Measuring WAL and I/O Performance
Real numbers matter. Here are the I/O characteristics that govern WAL-based systems:
Latency targets:
- NVMe SSD
fsync: 50-200µs - SATA SSD
fsync: 200-500µs - Spinning disk
fsync: 3-10ms - Networked storage (EBS gp3)
fsync: 200-600µs
Write throughput with WAL:
- At
synchronous_commit = on: throughput limited by fsync latency × degree of group commit batching - At 500µs fsync, with 50 concurrent committers group-committing: ~2,000 commits/s per fsync → 100,000 TPS effective
- At 5ms fsync (spinning disk): ~200 solo TPS; group commit with 20 batched → ~4,000 TPS effective
WAL write amplification example (single row INSERT):
Logical write: 24 bytes (int PK + varchar(20))
WAL record: ~180 bytes (header + before/after images)
WAL page: 8,192 bytes (shared with other records — amortized)
Heap page: 8,192 bytes (dirty, written at checkpoint)
Index page: 8,192 bytes × (number of indexes)
For 1 index: ~16KB written per logical 24-byte row = ~666x amplification
This amplification is why SSD endurance (TBW — terabytes written) matters for database servers. A PostgreSQL server doing 10,000 INSERTs/second with one index is writing approximately 160MB/s to storage.
Key Takeaways
- ACID’s durability property requires writing to non-volatile storage before acknowledging commit.

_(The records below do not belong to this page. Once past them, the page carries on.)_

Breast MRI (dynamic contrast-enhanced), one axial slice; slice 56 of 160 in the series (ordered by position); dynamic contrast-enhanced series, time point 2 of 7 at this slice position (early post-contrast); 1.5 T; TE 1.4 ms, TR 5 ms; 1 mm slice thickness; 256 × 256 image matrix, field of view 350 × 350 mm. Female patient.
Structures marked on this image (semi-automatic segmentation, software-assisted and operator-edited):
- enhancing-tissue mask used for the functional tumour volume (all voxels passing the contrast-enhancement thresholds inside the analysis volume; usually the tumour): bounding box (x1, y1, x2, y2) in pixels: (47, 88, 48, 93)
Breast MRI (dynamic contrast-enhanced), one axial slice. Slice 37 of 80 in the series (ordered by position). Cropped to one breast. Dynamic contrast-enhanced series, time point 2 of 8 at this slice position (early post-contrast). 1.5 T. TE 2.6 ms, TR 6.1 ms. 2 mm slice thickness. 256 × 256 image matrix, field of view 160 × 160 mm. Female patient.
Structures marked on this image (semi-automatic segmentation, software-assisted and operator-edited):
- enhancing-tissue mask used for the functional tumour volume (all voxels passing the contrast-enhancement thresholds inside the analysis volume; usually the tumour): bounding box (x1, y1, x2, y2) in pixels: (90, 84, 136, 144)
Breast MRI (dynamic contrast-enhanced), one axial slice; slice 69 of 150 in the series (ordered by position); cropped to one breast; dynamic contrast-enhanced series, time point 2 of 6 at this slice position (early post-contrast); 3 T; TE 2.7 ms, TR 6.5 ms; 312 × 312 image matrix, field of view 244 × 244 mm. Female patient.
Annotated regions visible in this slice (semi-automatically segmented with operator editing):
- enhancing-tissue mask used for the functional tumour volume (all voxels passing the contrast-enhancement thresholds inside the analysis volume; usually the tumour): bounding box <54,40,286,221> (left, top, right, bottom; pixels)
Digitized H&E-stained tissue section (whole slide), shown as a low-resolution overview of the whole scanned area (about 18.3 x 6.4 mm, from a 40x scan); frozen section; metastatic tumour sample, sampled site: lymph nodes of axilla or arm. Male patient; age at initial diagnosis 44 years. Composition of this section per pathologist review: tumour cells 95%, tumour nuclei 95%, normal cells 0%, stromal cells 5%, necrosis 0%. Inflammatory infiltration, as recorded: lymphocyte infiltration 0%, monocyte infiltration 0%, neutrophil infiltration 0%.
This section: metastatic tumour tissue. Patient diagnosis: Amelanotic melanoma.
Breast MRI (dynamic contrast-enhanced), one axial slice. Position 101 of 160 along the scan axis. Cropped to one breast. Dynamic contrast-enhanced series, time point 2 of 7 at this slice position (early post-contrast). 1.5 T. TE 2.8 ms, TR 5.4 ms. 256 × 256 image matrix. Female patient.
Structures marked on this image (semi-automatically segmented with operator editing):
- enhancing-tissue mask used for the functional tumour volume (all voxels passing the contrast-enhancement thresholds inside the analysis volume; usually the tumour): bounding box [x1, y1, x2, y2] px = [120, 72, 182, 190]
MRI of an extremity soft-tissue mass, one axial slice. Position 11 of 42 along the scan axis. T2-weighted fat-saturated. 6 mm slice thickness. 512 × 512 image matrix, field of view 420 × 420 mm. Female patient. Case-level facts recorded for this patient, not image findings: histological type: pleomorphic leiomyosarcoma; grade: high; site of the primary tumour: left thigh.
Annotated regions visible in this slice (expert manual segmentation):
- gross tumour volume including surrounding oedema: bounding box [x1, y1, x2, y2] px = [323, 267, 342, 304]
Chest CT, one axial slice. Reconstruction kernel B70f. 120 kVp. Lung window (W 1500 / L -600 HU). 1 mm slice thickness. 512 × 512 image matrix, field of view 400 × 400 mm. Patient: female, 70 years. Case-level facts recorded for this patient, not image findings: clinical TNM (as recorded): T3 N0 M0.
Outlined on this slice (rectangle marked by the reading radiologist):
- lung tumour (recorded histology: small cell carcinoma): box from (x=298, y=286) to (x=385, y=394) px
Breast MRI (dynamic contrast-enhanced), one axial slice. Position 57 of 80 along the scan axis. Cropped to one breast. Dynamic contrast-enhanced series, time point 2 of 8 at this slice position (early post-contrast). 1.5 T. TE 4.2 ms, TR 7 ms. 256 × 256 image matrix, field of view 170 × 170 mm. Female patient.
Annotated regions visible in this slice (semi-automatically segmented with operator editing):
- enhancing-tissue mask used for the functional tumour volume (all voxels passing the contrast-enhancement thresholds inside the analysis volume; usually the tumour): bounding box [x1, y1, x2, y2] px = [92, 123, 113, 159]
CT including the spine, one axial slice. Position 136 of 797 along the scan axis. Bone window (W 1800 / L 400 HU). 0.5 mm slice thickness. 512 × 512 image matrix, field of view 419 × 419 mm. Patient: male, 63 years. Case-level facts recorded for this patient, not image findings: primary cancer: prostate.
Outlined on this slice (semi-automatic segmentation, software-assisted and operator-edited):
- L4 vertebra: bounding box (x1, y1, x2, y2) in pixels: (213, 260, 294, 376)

- WAL achieves this with sequential appends rather than random page writes — 10-100x faster on spinning disk.
- Steal + No-Force is the universal production policy: evict pages freely, never force all pages on commit.
- ARIES recovery: Analysis (build state), Redo (re-apply everything), Undo (roll back non-committed).
- Checkpoints bound recovery time by establishing a WAL start point;
checkpoint_completion_targetspreads I/O. - Group commit amortizes fsync cost across concurrent transactions;
synchronous_commit = offtrades durability for throughput. - WAL archiving + base backups enable Point-in-Time Recovery to any second in the retention window.
- WAL is also the replication mechanism and the distributed log in Raft-based systems.
- Write amplification is real: a single logical row write may produce 666x more bytes written at the storage layer.